Closed Cloveryww closed 4 years ago

Cloveryww commented 4 years ago

Hi: Thanks for your great work! I have some questions about reproducing the DAVIS2017 result. (1) I train the CFBI only use DAVIS2017 and evel it in DAVIS2017 valid. Due to the limitation of GPU memory, I first used 2 rtx2080Ti GPU, 1 batch per GPU, a total of 2batch, to reproduce the result, but it is about 4 points lower than that on paper, but it is still normal. However, when I use 4 rtx2080Ti GPUs with a total of 4 batches, the result is even lower. Even with the training, the loss and the performance on the valid set does not decrease, but rises after 10K iters.

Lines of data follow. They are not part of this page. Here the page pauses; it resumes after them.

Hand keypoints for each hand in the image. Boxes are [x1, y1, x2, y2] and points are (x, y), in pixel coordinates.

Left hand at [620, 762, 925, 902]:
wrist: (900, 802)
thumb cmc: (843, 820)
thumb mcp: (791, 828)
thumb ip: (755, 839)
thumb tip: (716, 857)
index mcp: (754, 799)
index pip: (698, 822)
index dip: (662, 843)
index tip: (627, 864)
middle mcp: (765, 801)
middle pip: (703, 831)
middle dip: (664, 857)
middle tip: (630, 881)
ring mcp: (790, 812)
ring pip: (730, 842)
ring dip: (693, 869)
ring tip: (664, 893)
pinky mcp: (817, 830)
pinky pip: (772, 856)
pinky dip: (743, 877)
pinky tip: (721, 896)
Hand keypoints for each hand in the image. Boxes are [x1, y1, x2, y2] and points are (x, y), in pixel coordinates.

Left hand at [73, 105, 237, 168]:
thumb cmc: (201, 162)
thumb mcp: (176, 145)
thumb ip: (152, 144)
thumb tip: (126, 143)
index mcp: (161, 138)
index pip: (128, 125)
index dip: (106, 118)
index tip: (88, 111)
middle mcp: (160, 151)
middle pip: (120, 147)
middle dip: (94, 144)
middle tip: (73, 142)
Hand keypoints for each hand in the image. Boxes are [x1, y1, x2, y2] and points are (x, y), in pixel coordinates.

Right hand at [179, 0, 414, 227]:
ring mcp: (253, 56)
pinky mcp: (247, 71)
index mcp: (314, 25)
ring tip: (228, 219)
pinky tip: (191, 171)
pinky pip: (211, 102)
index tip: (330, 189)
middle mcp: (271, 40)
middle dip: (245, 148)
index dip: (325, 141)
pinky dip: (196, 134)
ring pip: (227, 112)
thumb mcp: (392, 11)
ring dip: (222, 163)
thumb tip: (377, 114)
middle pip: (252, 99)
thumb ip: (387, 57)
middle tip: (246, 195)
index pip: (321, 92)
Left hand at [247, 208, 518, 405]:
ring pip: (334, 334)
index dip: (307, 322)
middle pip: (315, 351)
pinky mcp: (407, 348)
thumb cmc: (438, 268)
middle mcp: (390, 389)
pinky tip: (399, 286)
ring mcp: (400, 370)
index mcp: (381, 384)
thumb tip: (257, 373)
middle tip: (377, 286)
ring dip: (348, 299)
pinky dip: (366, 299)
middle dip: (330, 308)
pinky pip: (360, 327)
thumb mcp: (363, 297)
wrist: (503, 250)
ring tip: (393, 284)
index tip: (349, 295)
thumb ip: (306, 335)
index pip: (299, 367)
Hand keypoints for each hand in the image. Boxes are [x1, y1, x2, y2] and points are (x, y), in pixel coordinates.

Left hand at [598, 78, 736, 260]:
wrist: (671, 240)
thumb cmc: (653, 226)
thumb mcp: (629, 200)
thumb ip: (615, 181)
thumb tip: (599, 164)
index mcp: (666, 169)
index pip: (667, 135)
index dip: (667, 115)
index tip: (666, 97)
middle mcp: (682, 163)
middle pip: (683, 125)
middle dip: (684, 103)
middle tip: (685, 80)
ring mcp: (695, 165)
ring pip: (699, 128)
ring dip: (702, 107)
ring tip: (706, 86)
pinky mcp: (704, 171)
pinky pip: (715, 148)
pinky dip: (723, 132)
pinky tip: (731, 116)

So I would like to ask how much the performance of CFBI is affected by batchsize. If training only on davis2017 dataset, how can the learning rate and batchsize be set to reproduce the results on paper? LR = 0.06, BS = 3 per Tesla V100 as the paper mentioned? Since the parameters of backbone have not changed during the training process, and GN is used in other BN layer of the model.

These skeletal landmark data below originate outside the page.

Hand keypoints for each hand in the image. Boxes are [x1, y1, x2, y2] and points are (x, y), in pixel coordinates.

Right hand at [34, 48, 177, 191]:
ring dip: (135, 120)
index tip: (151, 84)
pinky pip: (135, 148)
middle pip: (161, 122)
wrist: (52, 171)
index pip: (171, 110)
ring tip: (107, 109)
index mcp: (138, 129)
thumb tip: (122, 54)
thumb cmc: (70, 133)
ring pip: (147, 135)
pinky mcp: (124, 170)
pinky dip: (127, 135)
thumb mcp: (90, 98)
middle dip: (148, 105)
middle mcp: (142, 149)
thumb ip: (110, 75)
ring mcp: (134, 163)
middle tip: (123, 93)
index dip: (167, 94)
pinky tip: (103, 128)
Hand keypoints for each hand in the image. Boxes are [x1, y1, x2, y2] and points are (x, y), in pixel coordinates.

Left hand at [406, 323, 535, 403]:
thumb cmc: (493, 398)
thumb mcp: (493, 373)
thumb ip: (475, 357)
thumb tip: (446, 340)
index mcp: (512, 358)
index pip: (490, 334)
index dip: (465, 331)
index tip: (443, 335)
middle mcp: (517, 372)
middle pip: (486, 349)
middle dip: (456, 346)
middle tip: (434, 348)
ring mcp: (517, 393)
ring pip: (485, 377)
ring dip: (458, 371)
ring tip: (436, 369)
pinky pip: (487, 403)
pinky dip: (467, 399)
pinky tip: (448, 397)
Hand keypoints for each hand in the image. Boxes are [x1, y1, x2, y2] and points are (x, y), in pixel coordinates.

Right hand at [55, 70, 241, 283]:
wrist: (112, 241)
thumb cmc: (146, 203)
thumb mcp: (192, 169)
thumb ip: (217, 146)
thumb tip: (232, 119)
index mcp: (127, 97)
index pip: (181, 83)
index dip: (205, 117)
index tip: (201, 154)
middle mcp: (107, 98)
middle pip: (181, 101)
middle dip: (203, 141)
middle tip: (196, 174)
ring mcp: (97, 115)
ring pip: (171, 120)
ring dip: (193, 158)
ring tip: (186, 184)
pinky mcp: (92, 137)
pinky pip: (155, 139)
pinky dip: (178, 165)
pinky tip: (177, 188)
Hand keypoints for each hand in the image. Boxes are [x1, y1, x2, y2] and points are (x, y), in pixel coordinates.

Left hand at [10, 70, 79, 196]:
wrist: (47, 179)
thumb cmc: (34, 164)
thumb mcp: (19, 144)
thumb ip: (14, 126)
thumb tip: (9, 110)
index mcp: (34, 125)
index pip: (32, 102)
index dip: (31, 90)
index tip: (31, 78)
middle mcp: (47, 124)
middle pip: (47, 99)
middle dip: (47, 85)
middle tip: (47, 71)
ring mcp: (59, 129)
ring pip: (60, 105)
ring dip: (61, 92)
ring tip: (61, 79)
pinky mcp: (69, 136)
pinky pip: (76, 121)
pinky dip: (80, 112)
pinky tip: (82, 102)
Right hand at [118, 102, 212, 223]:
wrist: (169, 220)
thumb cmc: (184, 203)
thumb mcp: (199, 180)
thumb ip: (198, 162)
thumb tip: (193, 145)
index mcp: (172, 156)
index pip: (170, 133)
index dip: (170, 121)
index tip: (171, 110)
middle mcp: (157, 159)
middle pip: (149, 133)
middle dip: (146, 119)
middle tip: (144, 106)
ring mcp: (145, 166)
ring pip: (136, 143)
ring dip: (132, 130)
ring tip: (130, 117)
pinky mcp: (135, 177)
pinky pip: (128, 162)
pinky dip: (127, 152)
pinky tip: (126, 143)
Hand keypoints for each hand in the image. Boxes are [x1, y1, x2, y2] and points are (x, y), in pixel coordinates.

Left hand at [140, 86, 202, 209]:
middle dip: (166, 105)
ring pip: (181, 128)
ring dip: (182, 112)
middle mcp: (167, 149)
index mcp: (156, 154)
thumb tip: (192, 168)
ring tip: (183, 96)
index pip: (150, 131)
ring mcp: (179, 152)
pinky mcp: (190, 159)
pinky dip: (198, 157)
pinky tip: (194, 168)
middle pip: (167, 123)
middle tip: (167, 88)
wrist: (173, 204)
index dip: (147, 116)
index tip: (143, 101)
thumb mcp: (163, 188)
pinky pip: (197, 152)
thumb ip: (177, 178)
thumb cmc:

  1. How much effect does the current sequence's length have on the experimental results? DAVIS2017 only training use 3 or 4? Look forward to your reply! Thanks.
z-x-yang commented 4 years ago

(1) When training with only DAVIS2017, CFBI is very easy to overfit the training data. Under this situation, early stopping is straightforward to relieve the problem. According to our experiments, the best checkpoint should be near step 30000 under our default setting (LR = 0.06, total BS = 3 x 2 = 6, 50000 steps).

You can increase the number of TRAIN_MAX_KEEP_CKPT in the config file to keep more early checkpoints and evaluate them.

(2) On DAVIS, we propose to use a sequence's length of 4 or 5 (5 is slightly better).

Cloveryww commented 4 years ago

Thanks for your prompt reply! Another question: How much the batchsize`s infludence to the result based your experiments? Thanks

z-x-yang commented 4 years ago

No significant influence.

If you use a half BS, you need to use a half learning rate and double the training steps. Then, the final results should be similar.

Adjust BS and LR by one identical ratio, and the training steps by one reverse ratio.

BTW, I don't know when you get the training code, but the initial version has a bug in sequential training. The bug will make the sequential training useless.

Cloveryww commented 4 years ago

Thanks again for your great reply! I get the code at 8.19 。

z-x-yang commented 4 years ago

Emmm...

The bug was fixed at 8.24. You can send an email to me for a revised version, or you can modify the code as below. This bug will significantly drop the performance.

For fixing, add a line of all_pred = prev_labels.squeeze(1) before for idx in range(cfg.DATA_CURR_SEQ_LEN): in networks/engine/train_manager.py. Without this line, the previous frame mask of the first sequence step will come from the last prediction of the previous batch, instead of a correct ground-truth mask in the current batch.

Cloveryww commented 4 years ago

You have solved all my problems,Thanks!